When dealing with scanned documents in PDF, the output file should not be much bigger than the input
I OCR'd a multi-page scanned document in PDF that is 119 pages long. The original file is 16MB; the output is 41MB. I doubt the text accounts for the additional 25MB... Perhaps it would be possible to add the text to the PDF without re-processing the images?
Thanks for the suggestion. We currently re-encode the image into the new PDF, which may change its size. Was the original black and white or greyscale rather than colour?
-
Anonymous commented
I also have a black-and-white. Started as 8mb, became 66mb afterwards.
-
fcchambers commented
I use a ScanSnap and your product is sooooooo close to astonishingly awesome (Sorry, for now it's just regular "awesome"...)
Are you actively working on the "files get kinda big" after OCR? Any timelines?

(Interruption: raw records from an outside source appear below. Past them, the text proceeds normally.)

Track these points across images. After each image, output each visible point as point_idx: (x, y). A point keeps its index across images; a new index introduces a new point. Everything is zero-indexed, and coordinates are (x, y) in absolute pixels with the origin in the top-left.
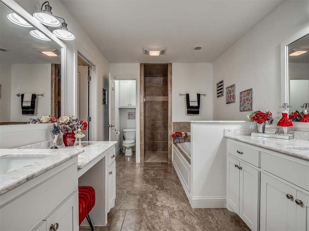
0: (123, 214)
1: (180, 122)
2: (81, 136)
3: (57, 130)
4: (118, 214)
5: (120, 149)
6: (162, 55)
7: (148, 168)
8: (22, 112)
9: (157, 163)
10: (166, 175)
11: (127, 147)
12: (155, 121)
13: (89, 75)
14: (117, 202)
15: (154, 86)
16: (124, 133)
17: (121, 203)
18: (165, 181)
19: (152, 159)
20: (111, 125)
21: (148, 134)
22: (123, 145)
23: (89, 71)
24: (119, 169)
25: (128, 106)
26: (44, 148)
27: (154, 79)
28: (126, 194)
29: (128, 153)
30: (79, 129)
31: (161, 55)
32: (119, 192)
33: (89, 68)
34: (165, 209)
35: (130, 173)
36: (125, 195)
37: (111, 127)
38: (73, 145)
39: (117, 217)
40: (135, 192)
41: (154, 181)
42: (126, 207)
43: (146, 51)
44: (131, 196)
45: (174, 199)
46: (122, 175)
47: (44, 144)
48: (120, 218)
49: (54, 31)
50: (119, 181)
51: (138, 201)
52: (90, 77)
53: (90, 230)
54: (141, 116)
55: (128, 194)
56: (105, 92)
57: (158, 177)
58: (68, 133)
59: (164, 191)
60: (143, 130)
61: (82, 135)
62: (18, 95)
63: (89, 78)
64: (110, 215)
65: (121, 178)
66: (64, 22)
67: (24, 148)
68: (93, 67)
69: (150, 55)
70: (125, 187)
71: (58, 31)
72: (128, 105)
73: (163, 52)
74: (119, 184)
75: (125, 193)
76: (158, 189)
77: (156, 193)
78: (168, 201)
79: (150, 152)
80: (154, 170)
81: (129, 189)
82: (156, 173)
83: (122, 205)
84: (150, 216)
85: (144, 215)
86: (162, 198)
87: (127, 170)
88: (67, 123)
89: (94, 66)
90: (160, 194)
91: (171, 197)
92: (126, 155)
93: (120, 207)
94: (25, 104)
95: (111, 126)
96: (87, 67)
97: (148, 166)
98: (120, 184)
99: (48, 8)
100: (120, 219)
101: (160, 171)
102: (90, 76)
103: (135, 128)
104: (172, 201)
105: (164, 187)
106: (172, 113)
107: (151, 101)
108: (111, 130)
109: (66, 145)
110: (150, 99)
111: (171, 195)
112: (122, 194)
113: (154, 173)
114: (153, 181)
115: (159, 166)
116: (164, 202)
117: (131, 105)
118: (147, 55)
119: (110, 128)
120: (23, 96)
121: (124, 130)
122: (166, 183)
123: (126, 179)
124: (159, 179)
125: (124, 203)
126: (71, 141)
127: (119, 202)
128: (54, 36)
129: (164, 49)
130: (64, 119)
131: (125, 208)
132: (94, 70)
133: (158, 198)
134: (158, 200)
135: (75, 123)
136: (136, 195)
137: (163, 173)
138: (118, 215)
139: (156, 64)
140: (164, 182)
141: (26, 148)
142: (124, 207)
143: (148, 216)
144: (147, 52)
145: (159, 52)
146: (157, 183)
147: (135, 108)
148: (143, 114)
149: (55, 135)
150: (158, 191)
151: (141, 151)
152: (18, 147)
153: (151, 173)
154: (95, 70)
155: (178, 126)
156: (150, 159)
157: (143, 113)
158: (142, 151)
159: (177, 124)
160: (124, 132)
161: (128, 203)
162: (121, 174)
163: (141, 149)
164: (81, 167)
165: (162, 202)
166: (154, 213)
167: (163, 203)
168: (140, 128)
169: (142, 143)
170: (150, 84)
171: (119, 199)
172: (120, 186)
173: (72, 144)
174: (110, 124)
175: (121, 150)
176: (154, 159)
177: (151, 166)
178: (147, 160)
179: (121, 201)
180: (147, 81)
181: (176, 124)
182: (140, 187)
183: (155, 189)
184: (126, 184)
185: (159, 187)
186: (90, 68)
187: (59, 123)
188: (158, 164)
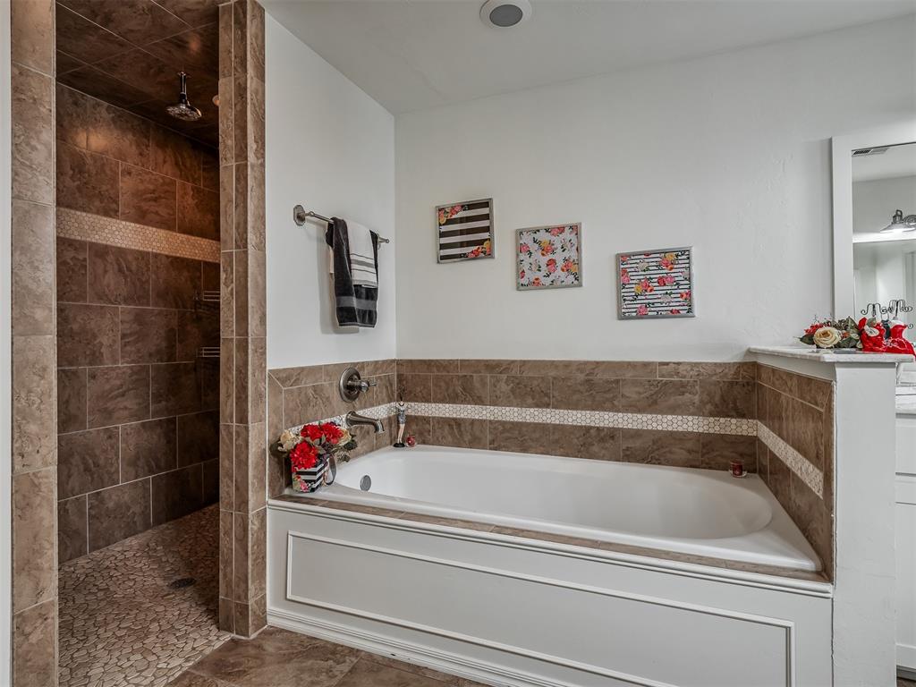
1: (302, 369)
106: (264, 315)
148: (47, 316)
155: (291, 392)
159: (288, 378)
169: (39, 593)
181: (283, 381)
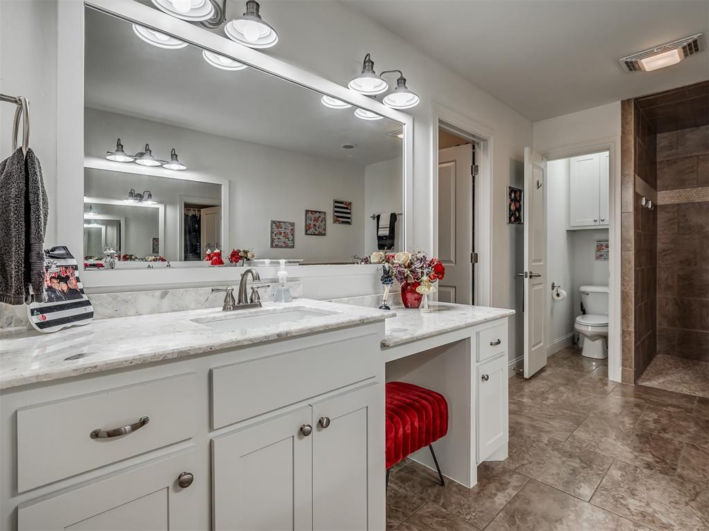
0: (517, 484)
2: (427, 290)
3: (388, 277)
4: (507, 478)
5: (570, 335)
6: (696, 57)
7: (643, 401)
8: (378, 245)
9: (685, 396)
10: (705, 438)
11: (589, 334)
12: (695, 265)
13: (474, 163)
14: (515, 452)
15: (691, 157)
16: (583, 296)
17: (523, 459)
18: (691, 455)
19: (672, 382)
20: (531, 273)
21: (667, 304)
22: (577, 327)
23: (474, 153)
24: (550, 384)
25: (594, 223)
26: (370, 306)
27: (688, 136)
28: (546, 445)
29: (591, 349)
30: (425, 276)
31: (691, 58)
32: (529, 435)
33: (474, 148)
34: (647, 526)
35: (579, 400)
36: (541, 445)
37: (531, 277)
38: (418, 308)
39: (503, 484)
40: (571, 448)
41: (647, 442)
42: (531, 472)
43: (626, 63)
44: (556, 453)
45: (700, 514)
46: (552, 399)
47: (369, 299)
48: (507, 489)
49: (386, 99)
50: (540, 411)
51: (570, 472)
52: (477, 166)
53: (439, 480)
54: (624, 249)
55: (551, 448)
56: (516, 195)
57: (666, 436)
58: (409, 284)
59: (672, 480)
60: (633, 292)
61: (429, 289)
62: (373, 217)
63: (475, 169)
64: (489, 473)
65: (548, 406)
66: (402, 77)
67: (336, 302)
68: (482, 143)
69: (647, 69)
70: (550, 429)
71: (391, 96)
72: (595, 221)
73: (692, 48)
74: (535, 418)
75: (542, 442)
76: (649, 466)
77: (640, 475)
78: (674, 510)
79: (671, 361)
80: (660, 413)
81: (560, 436)
82: (664, 421)
83: (523, 465)
84: (588, 520)
85: (572, 511)
86: (655, 494)
87: (574, 391)
88: (406, 264)
89: (484, 140)
90: (651, 481)
91: (692, 504)
92: (585, 353)
93: (518, 466)
94: (382, 233)
95: (528, 275)
96: (470, 146)
97: (644, 396)
98: (539, 418)
99: (368, 65)
100: (507, 491)
101: (685, 420)
102: (476, 164)
103: (607, 285)
104: (690, 516)
105: (675, 469)
107: (678, 205)
108: (532, 285)
109: (407, 307)
110: (672, 197)
111: (693, 500)
112: (534, 441)
113: (656, 421)
114: (645, 440)
115: (689, 406)
116: (655, 506)
117: (602, 221)
118: (634, 74)
119: (526, 280)
120: (378, 217)
121: (584, 289)
122: (688, 461)
123: (561, 412)
124: (667, 441)
125: (530, 463)
126: (413, 298)
127: (521, 455)
128: (386, 109)
129: (695, 37)
130: (401, 257)
131: (529, 472)
132: (484, 151)
133: (641, 488)
134: (636, 492)
135: (418, 265)
136: (571, 456)
137: (691, 430)
138: (506, 480)
139: (684, 87)
140: (683, 453)
141: (340, 302)
142: (526, 470)
143: (585, 518)
144: (632, 66)
145: (676, 51)
146: (656, 451)
147: (608, 229)
148: (631, 246)
149: (385, 285)
150: (646, 471)
151: (626, 349)
152: (329, 299)
153: (646, 418)
154: (486, 148)
156: (661, 380)
157: (633, 242)
158: (630, 350)
160: (584, 293)
161: (541, 465)
162: (551, 396)
163: (624, 344)
164: (387, 343)
165: (648, 504)
166: (607, 520)
167: (651, 507)
168: (622, 285)
169: (628, 327)
170: (673, 151)
171: (524, 449)
172: (537, 422)
173: (417, 306)
174: (526, 269)
175: (576, 341)
176: (679, 383)
177: (654, 399)
178: (649, 380)
179: (525, 456)
180: (662, 145)
182: (593, 443)
183: (639, 463)
184: (555, 423)
185: (658, 462)
186: (476, 146)
187: (393, 264)
188: (685, 399)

Also, I haven't purchased a license yet...(Just double checking the implications of the file size issue... IE, if I'd need to purchase more storage and backup, "way too expensive" Acrobat might actually be cheaper for me <Sniff, because I like your product much better for my purposes...>
Also, It would be kinda cool if license holders got more votes for features... :)
-
Matthew Green commented
The original was black and white (probably compressed TIFF files within the PDF file). Perhaps you need a way for the program to take note of the original format of the images and re-compress them using the same algorithm, if recompress you must (i.e. if you can't transfer the original images from the original PDF to the new one without reprocessing them).